De acordo com a assessoria econômica da FecomercioSP, ficou evidente a elevada racionalidade na administração do orçamento doméstico pelas famílias brasileiras, bem como o alto padrão de discernimento na avaliação das circunstâncias determinantes nas decisões de consumo. Assim, quando o quadro econômico passou a sinalizar para instabilidade e dificuldades de crescimento, imediatamente as famílias passaram a adotar atitudes mais conservadoras e austeras no padrão de seu consumo, evitando o comprometimento da renda futura e antecipando a deterioração da confiança quanto à sua capacidade de manutenção do poder de compra e até mesmo do emprego em futuro próximo.

No período de 2014 a 2016, especialmente marcado por fortes instabilidades políticas e por um cenário econômico de grandes adversidades, obrigou as autoridades financeiras a utilizar fortemente a política monetária como principal arma de ajuste dos preços, uma vez que a política fiscal esteve (e permanece) engessada por um exacerbado déficit orçamentário. A taxa básica de juros, principal instrumento utilizado, sofreu correções de rumo desde o início de 2013, quando abandonou um período de baixas artificiais e passou por um ciclo de altas que atingiu 14,25%, até a reversão para uma trajetória de quedas no último trimestre de 2016, no auge do quadro recessivo e quando a inflação passou a dar sinais de arrefecimento.
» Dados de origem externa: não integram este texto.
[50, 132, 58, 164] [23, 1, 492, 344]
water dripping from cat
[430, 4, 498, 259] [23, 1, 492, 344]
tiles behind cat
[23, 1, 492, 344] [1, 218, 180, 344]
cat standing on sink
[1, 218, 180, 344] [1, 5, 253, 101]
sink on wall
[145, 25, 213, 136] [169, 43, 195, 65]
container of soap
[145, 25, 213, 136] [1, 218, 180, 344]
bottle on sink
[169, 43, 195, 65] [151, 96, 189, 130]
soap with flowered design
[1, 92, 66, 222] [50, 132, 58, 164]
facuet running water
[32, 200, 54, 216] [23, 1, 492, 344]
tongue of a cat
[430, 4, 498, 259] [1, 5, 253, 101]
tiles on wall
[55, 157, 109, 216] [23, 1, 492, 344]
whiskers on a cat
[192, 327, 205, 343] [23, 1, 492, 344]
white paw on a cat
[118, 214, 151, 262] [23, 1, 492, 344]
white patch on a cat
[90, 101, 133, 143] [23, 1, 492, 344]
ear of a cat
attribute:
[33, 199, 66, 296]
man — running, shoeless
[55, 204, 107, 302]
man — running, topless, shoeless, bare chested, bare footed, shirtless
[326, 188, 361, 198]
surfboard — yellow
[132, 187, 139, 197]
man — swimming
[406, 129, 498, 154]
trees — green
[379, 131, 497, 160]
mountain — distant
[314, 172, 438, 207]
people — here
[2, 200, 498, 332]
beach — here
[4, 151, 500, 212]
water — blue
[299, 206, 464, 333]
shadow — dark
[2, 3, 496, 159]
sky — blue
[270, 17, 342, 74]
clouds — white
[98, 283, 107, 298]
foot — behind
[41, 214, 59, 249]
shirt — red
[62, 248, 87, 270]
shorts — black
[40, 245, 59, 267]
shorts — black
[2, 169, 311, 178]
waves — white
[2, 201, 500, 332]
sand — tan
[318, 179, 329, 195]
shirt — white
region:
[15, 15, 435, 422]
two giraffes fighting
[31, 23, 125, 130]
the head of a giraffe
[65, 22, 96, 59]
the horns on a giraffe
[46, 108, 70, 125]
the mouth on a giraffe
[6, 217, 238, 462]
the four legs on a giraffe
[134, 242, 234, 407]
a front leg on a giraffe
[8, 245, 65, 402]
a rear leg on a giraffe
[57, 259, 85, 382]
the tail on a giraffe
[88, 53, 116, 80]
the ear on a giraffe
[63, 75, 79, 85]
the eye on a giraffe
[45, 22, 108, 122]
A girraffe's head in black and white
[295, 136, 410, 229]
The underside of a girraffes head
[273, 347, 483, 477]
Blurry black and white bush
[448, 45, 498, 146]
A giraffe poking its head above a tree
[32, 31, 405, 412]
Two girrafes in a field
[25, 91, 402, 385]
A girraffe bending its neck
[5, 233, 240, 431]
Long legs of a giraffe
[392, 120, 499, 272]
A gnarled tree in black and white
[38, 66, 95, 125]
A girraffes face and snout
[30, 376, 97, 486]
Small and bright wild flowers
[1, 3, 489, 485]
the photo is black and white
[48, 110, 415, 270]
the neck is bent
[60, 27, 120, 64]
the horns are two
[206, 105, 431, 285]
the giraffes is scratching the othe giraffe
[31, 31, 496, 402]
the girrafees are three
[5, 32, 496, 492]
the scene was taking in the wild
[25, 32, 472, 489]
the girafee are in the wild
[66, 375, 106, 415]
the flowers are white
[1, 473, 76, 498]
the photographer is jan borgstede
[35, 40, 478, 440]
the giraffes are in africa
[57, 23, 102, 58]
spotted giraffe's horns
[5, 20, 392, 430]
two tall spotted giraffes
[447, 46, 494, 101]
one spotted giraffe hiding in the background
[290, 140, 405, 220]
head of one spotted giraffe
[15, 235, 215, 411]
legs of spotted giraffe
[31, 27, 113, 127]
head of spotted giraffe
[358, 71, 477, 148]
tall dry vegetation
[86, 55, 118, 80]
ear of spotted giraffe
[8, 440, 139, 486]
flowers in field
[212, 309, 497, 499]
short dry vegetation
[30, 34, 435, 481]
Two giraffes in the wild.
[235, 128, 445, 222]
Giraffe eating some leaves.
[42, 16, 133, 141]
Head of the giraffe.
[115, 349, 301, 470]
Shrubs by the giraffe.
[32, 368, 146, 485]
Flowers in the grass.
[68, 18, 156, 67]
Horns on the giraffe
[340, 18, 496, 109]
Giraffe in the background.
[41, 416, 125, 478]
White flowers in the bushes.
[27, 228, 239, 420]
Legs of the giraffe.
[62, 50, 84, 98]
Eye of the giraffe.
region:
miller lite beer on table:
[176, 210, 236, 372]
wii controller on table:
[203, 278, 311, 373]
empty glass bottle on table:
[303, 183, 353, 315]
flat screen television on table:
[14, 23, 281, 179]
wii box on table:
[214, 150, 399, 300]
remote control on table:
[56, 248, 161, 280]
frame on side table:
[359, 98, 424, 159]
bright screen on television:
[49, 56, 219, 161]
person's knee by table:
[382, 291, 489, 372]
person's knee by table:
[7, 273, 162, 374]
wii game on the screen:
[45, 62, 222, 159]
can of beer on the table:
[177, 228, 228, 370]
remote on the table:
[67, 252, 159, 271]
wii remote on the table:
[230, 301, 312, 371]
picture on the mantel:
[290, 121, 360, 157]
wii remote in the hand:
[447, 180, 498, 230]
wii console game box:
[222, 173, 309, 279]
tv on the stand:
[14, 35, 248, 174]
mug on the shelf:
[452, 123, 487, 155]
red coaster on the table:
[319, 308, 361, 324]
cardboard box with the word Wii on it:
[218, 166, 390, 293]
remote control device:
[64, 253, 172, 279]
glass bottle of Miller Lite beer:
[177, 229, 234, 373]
Perda 2 temproarioHouve uma redução sistemática do endividamento entre 2014 e 2016, motivada, entre outros fatores, pela expressiva alta nas taxas de juros finais às pessoas físicas, que passou de 49,3% em dezembro de 2014 para 72,4% em dezembro de 2016. Já o saldo do volume das operações de crédito total para pessoas físicas passou de R$ 929 bilhões para R$ 816 bilhões, ou seja, enquanto as operações de crédito no Brasil encolheram 12,2% em termos reais, as taxas médias de juros anuais cresceram 23,1 pontos porcentuais.
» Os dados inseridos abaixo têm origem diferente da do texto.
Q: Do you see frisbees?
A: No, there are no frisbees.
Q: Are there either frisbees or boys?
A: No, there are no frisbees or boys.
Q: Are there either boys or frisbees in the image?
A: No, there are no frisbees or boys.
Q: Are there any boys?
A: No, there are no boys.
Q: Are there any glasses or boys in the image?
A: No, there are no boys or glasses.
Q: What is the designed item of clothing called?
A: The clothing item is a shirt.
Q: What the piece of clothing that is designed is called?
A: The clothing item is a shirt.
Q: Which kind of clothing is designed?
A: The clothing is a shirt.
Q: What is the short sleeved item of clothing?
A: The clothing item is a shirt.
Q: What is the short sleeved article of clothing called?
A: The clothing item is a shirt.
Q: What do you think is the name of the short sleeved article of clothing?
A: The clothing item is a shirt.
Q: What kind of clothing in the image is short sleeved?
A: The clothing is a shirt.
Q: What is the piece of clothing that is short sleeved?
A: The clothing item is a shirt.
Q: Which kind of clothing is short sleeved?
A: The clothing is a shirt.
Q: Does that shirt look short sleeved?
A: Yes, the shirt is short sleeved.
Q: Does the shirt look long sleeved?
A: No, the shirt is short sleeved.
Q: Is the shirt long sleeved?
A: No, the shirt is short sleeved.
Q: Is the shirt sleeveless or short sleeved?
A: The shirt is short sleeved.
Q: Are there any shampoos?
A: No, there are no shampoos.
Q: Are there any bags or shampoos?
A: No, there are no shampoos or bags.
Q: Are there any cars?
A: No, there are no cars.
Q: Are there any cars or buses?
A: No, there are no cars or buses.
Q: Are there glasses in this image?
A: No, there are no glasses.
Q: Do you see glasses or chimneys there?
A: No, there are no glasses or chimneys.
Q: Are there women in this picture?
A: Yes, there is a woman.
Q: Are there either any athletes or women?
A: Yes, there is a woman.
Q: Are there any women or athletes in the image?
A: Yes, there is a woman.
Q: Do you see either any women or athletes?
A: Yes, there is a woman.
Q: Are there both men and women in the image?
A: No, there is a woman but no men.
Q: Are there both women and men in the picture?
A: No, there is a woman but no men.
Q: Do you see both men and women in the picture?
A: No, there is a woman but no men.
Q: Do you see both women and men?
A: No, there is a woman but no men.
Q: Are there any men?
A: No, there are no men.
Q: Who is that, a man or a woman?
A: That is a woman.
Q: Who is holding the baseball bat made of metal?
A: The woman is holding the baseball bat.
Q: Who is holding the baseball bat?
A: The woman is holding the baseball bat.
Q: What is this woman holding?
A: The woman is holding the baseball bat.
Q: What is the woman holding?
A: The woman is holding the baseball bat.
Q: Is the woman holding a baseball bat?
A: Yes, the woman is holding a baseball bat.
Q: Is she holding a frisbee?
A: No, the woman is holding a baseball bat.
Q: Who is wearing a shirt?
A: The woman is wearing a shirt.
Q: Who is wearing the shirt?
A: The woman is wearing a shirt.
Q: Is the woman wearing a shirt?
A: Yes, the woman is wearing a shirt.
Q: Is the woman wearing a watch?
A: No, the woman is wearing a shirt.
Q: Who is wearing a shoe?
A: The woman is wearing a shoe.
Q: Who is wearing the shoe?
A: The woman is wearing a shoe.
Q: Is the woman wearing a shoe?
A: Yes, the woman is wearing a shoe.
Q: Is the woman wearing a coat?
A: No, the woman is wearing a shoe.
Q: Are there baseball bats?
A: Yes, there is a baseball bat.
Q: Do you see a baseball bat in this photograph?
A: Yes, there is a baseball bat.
Segundo os economistas da FecomercioSP, essas constatações deixam clara a importância da política monetária sobre o dia a dia e sobre a capacidade de consumo da população, pois a taxa de juros representa um elemento relevante no total do orçamento doméstico e, mesmo de forma inconsciente, os consumidores estão evitando o superendividamento. Sob a ótica da saúde financeira e do controle das dívidas das famílias brasileiras, os resultados consolidados obtidos são positivos e alentadores. No entanto, é inevitável observar também as consequências que as atitudes contencionistas do consumo ao longo do tempo trazem para a atividade econômica como um todo, e até mesmo sobre a própria qualidade de vida dos consumidores.
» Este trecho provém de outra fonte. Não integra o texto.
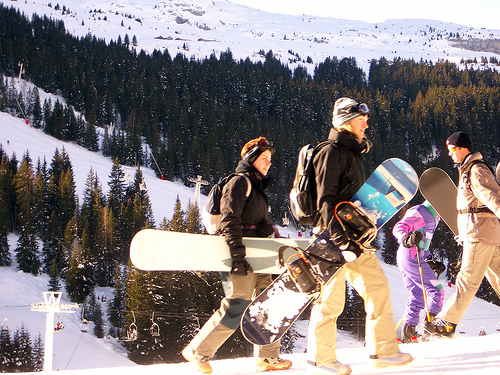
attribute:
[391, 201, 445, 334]
snowsuit — purple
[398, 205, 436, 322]
suit — purple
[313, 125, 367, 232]
jacket — black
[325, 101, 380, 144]
hat — man's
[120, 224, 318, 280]
snowboard — white and gray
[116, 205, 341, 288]
snowboard — white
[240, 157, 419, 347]
snowboard — blue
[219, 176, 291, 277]
ski jacket — dark colored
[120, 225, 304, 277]
snowboard — white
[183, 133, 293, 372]
person — one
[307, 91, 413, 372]
person — one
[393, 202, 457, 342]
person — one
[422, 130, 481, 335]
person — one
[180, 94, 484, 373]
group — people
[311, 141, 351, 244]
arm — man's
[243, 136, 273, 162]
ski googles — red, pair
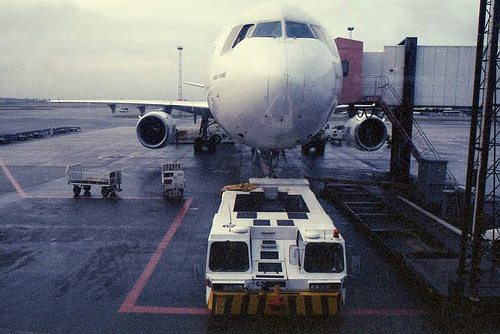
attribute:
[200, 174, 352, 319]
machine — white, yellow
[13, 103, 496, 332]
pavement — black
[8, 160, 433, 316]
lines — red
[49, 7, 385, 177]
plane — large, white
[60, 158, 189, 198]
carts — white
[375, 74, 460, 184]
stairs — metal 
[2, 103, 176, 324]
runway — black , asphalt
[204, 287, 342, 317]
paint — yellow, black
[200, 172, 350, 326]
truck — carrier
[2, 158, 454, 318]
line — red, painted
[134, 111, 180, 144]
engine — large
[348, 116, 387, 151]
engine — large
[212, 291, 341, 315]
stripes — yellow, black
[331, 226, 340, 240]
light — orange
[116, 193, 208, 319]
line — red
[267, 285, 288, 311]
fixture — red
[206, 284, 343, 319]
stripes — yellow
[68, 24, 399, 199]
plane — large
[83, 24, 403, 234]
plane — ready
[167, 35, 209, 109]
tower — large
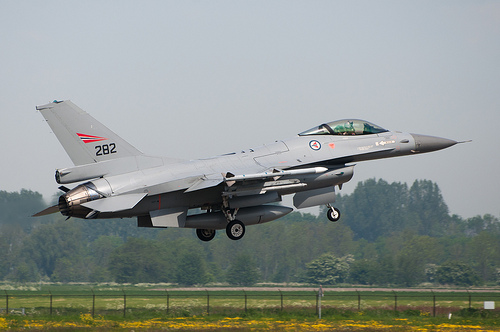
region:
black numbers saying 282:
[93, 141, 116, 156]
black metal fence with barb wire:
[0, 287, 499, 315]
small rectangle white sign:
[483, 299, 497, 310]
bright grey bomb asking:
[174, 201, 295, 231]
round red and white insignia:
[309, 138, 321, 151]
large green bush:
[306, 249, 349, 286]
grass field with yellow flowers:
[3, 313, 498, 330]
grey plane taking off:
[42, 79, 420, 268]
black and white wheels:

Para a atividade comercial, a recessão iniciada em 2014 produziu uma queda acumulada de 18% nas vendas varejistas no Brasil, fazendo o setor retroceder aos níveis de faturamento de cinco anos atrás. A recuperação dessas perdas deverá demandar ao menos de cinco a seis anos, crescendo a taxas de 3% ao ano, isso apenas para recompor o padrão de faturamento que foi perdido com a recessão atual. O custo é ainda mais significativo lembrando o potencial de geração de renda e de empregos que foi perdido com essa crise de consumo.

Assim, fica evidente a essencialidade do crédito sobre a economia brasileira, mas o ambiente econômico interno praticamente inviabiliza o seu acesso e a disseminação nos níveis adequados. Os custos dos empréstimos no Brasil são cronicamente elevados e isso é decisivo para impedir este objetivo de torná-lo um instrumento cada vez mais importante para o crescimento econômico interno. Nesse sentido, a Entidade pondera que o governo precisa administrar de maneira adequada as contas públicas, por meio de projeto de controle efetivo de gastos que permita reduzir sua pressão no mercado de crédito e, por consequência, diminuir o custo do dinheiro.

Enquanto o ajuste não for concretizado, a Federação aponta que o dinheiro que seria destinado ao consumo continuará a ser direcionado ao setor financeiro, que faz a intermediação legítima de recursos entre poupadores e tomadores de dinheiro (Assessoria de Imprensa FecomercioSP).